Had no changes been made, the index likely would have already hit a new high, according to an analysis done for The Denver Post by Dow Jones & Co., which publishes The Wall Street Journal.
Had the original companies stayed in, the Dow would have hit 11,822.29 on May 5, breaking the old high, and set another new high Tuesday. There is an asterisk, however: It’s impossible to precisely calculate the performance of the old AT&T in the present day because it merged with SBC in November.
John Prestbo, The Journal’s markets editor, said changes made to the 110-year-old Dow index reflect shifts in the larger economy and the stock market. They aren’t made to boost performance.
“You only have 30 slots, so you have to be finicky,” he said.
International Paper, a basic- materials company, was in a sector whose importance had shrunk. AT&T, before the SBC merger, was removed because it had become a shadow of itself.
“It wasn’t holding up the telecom sector,” he said.
Eastman Kodak was ousted because the Dow had become “too heavy in consumer goods,” Prestbo said.
Why does it matter if the Dow hits a new high?
“Psychologically, it means that investors are whole again,” Prestbo said. “We are approaching the all-time high on more solid ground. We have strong economic growth, and that is carrying us now.”

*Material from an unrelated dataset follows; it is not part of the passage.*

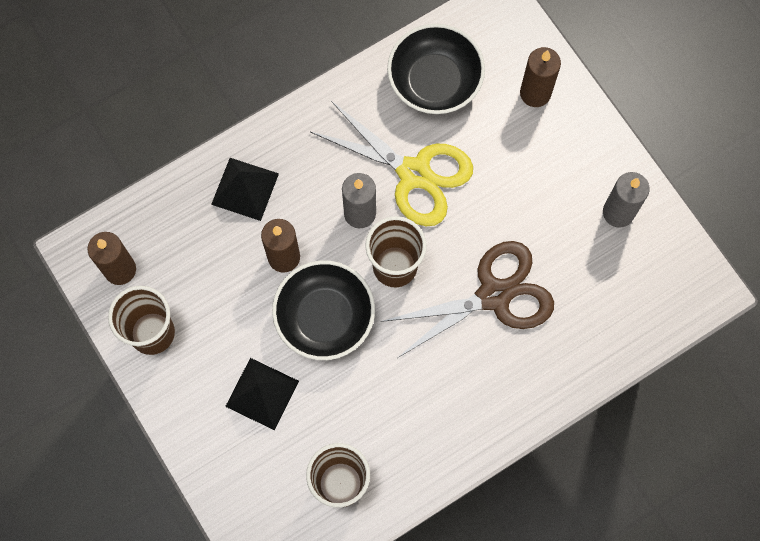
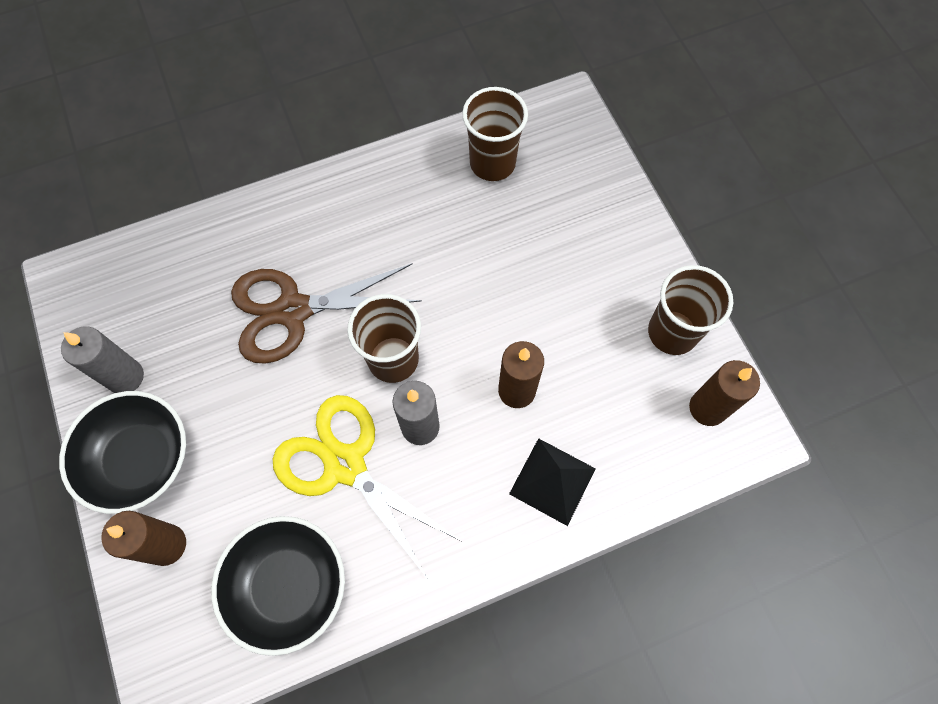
camera: 170 degrees left, 5 degrees down
(262, 393) = (559, 254): black pyramid -> none
(324, 317) = (481, 318): black bowl -> black bowl (140, 459)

A rising Dow would indicate support for large-cap U.S. stocks, which smaller companies and foreign stocks have trumped in recent years.
A new high is also important to followers of what is known as “the Dow Theory.”
When the Dow Jones transportation average and the Dow industrials both hit new highs, it reflects strength in the nation’s industrial core, said Phil Dow, director of equity strategy with RBC Dain Rauscher in Minneapolis.
Highs in both averages have historically lent support for a continued advance in stocks.
“Last year, everybody laughed at the Dow. They thought it was dead,” said RBC’s Dow. “It would be very powerful for the Dow to hit a new high.”
Not all market watchers consider it that important, however.
“We caution against reading too much into it, against pulling out the party hats,” said Brad Sorensen, a senior sector analyst with the Schwab Center for Investment Research in Denver.
For one, the 30 companies in the Dow represent only a slice of the total U.S. stock market. Unlike the S&P 500 index, the Dow index is used by few money managers and index-fund investors as a benchmark.
The Dow never fell as far as the S&P 500 and Nasdaq composite during the downturn of 2000 to 2002, so it didn’t have as far to crawl back. That said, many investors may not appreciate how far U.S. stock markets have come back, Sorensen said.
“It gives people some comfort that the Dow is leading the charge,” he said. “It has been a nice, slow, steady run.”